The Houston Fire Department Offers Safety Tips After Multiple Cooking Fires This Past Month

This May 2012, the Houston Fire Department (HFD) responded to at least eight fires related to cooking. The cause of the fires included unattended cooking, burned food and cooking with grease. Although there were no reported injuries, the fires caused a combined $65,500 in damage.

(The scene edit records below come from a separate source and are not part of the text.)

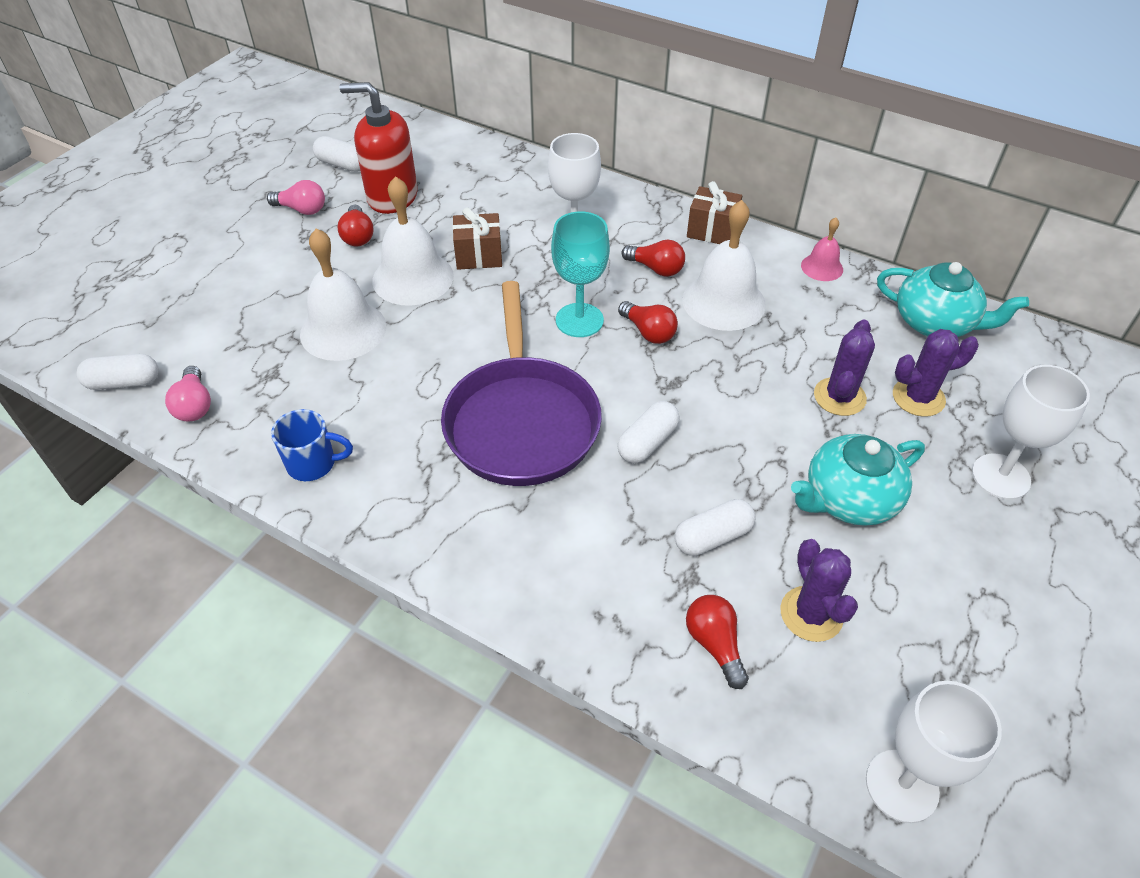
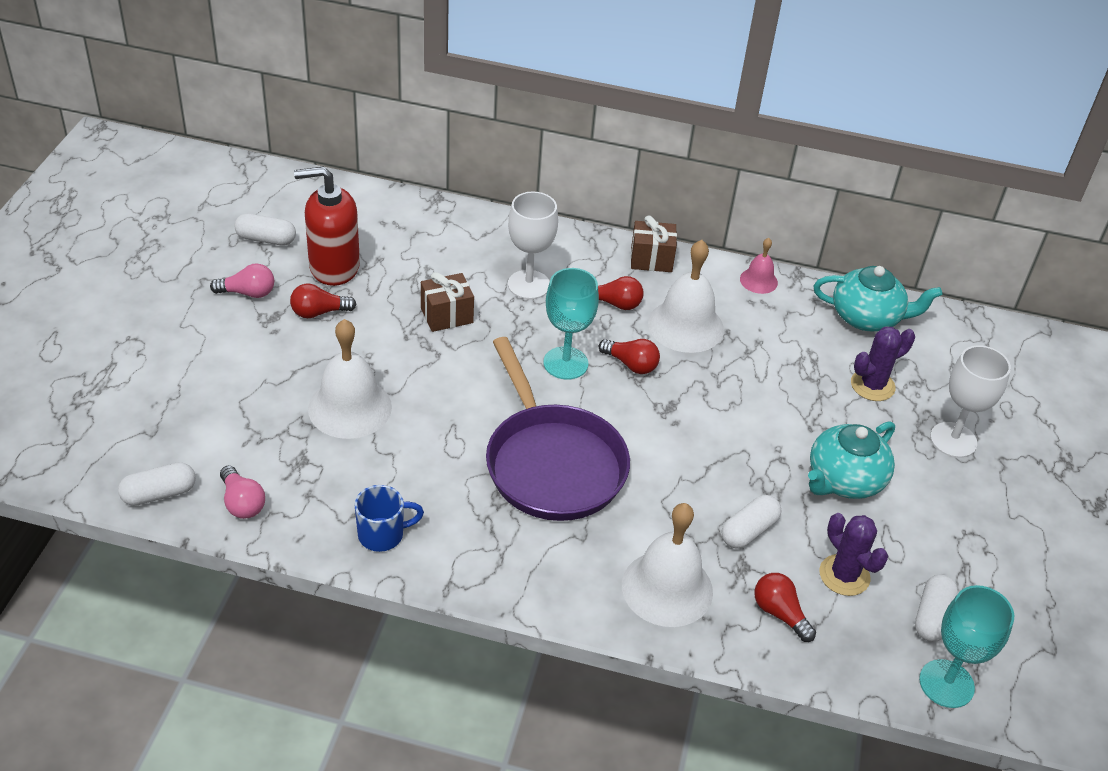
camera: 20 degrees left, 5 degrees down
(358, 236) = (319, 312): red light bulb -> red light bulb turned 105 degrees clockwise
(413, 278) = (393, 346): white bell -> white bell (667, 588)
(647, 442) = (667, 462): white capsule -> white capsule (932, 617)
(839, 397) = (810, 396): purple cactus -> none
(902, 786) = (946, 683): white goblet -> turquoise goblet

HFD reminds residents that cooking is the number one cause of residential fires and is preventable by following these safety tips:

  • Use a moderate cooking temperature
  • Don't overfill the container
  • If you must leave the kitchen, turn the burner off (Unattended cooking is the primary cause of kitchen fires. Over half of these are grease/oil fires.)
  • Turn pot handles away from the front of the stove. Curious children may reach up and grab the handle, pulling the hot contents down on themselves.
  • Don't position handle over another burner, it may catch on fire or burn someone who touches it.
  • Wear short sleeves or tight fitting long sleeves when cooking to reduce a clothing fire hazard.
  • If you have long hair, secure it, so it doesn't fall onto a hot burner or into gas flames.
  • Shield yourself from scalding steam when lifting lids from hot pans.
  • Make sure pot holders are not too close to the stove. They could catch fire!
  • Keep ovens, broilers, stove tops, and exhaust ducts free from grease.
  • If there is a fire in the oven - Turn off the oven and keep the oven door closed.
  • Always, have a working smoke detector!
  • Over half the people attempting to extinguish a kitchen fire are injured. Often the best advice is to get everyone out of the house and call the fire department (911) from a neighbor's house.
  • Never try to move the pan, don't throw water on it, and don't put flour on it.
  • If you attempt to extinguish the fire, it is best to use a class ABC multipurpose fire extinguisher. Follow the manufacturer's instructions - stay back 6 to 8 feet and be careful not to spray the grease out of the pan. Baking soda can also smother the fire. If the fire has not burned for more than fifteen seconds, it may still be possible to turn the burner off and use a tight fitting lid to smother the fire, but only if the fire is still small and has not spread beyond the pan.